Work instructions:
Pick out each line in the material below that contains the word "Edition", and copy those lines in full.

Task input:
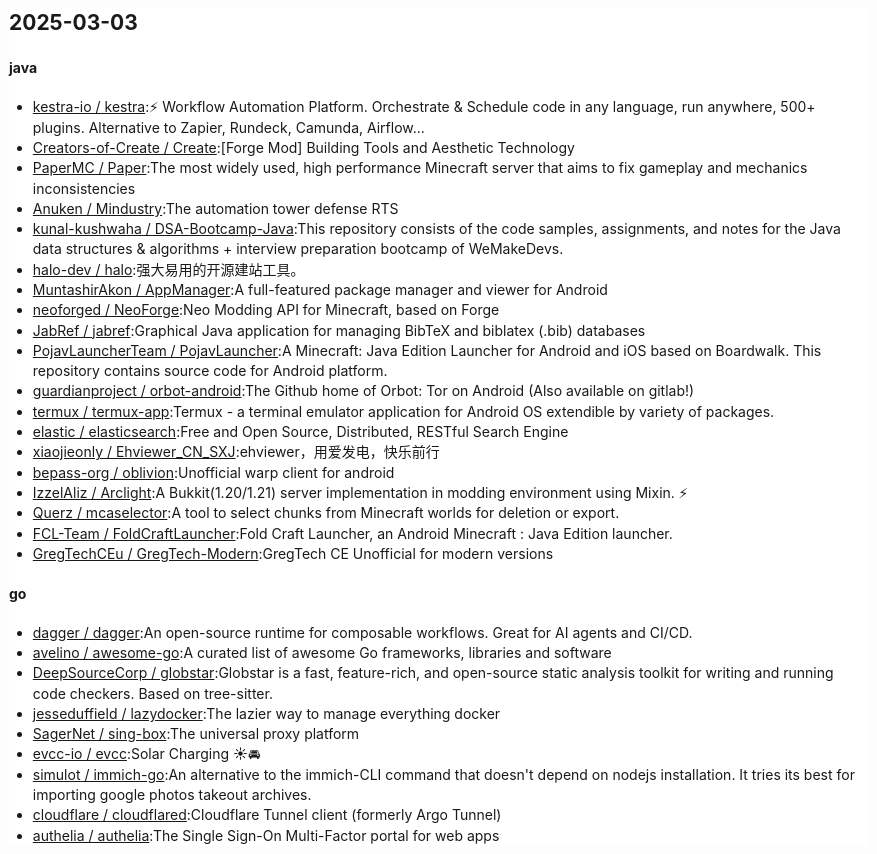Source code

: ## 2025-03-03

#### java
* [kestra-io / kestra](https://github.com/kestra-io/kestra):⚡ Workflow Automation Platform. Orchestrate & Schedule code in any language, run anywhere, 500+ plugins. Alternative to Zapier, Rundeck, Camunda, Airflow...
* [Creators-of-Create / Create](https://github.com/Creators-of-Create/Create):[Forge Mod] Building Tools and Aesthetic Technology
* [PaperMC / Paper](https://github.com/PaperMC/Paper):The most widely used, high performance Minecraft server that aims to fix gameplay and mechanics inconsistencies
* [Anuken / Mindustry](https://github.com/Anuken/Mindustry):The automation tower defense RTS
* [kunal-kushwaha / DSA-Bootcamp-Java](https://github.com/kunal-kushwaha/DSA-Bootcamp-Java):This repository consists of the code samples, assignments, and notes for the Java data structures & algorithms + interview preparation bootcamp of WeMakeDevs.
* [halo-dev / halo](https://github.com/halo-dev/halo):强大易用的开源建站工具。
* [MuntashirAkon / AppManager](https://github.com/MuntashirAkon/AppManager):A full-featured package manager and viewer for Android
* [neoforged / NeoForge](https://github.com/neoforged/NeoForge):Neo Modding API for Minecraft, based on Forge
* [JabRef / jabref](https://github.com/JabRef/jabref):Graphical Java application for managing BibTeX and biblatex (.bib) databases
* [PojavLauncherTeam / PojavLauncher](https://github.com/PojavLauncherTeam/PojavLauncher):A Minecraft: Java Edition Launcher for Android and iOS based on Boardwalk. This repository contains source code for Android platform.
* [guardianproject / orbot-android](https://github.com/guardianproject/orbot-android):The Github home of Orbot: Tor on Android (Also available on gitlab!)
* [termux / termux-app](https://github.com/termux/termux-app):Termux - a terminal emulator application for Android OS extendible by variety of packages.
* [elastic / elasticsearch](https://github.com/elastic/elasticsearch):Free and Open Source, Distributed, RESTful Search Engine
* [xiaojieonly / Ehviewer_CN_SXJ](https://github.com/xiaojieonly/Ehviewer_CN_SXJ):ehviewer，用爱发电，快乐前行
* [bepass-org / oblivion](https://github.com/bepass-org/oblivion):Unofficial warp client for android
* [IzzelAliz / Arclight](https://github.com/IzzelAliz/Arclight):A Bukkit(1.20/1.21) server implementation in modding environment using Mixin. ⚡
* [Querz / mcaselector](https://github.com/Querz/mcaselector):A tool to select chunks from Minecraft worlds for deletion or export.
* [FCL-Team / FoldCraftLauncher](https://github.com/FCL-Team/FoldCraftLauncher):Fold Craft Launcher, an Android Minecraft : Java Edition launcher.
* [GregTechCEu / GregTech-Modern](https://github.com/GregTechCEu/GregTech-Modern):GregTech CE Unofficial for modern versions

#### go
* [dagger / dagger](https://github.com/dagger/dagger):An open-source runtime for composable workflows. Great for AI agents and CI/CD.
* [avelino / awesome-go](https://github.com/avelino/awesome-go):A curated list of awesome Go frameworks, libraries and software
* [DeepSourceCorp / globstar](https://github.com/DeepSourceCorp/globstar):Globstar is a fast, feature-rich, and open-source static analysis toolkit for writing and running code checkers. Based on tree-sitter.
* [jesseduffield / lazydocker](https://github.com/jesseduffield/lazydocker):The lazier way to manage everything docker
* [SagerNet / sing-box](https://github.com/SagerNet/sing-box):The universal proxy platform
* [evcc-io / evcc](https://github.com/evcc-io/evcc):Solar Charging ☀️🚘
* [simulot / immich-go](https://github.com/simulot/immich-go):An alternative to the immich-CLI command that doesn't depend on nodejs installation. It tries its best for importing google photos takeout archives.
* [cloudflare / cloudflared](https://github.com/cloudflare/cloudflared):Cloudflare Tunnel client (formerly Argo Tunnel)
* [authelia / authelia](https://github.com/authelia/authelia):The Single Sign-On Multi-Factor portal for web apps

Written answer:
* [PojavLauncherTeam / PojavLauncher](https://github.com/PojavLauncherTeam/PojavLauncher):A Minecraft: Java Edition Launcher for Android and iOS based on Boardwalk. This repository contains source code for Android platform.
* [FCL-Team / FoldCraftLauncher](https://github.com/FCL-Team/FoldCraftLauncher):Fold Craft Launcher, an Android Minecraft : Java Edition launcher.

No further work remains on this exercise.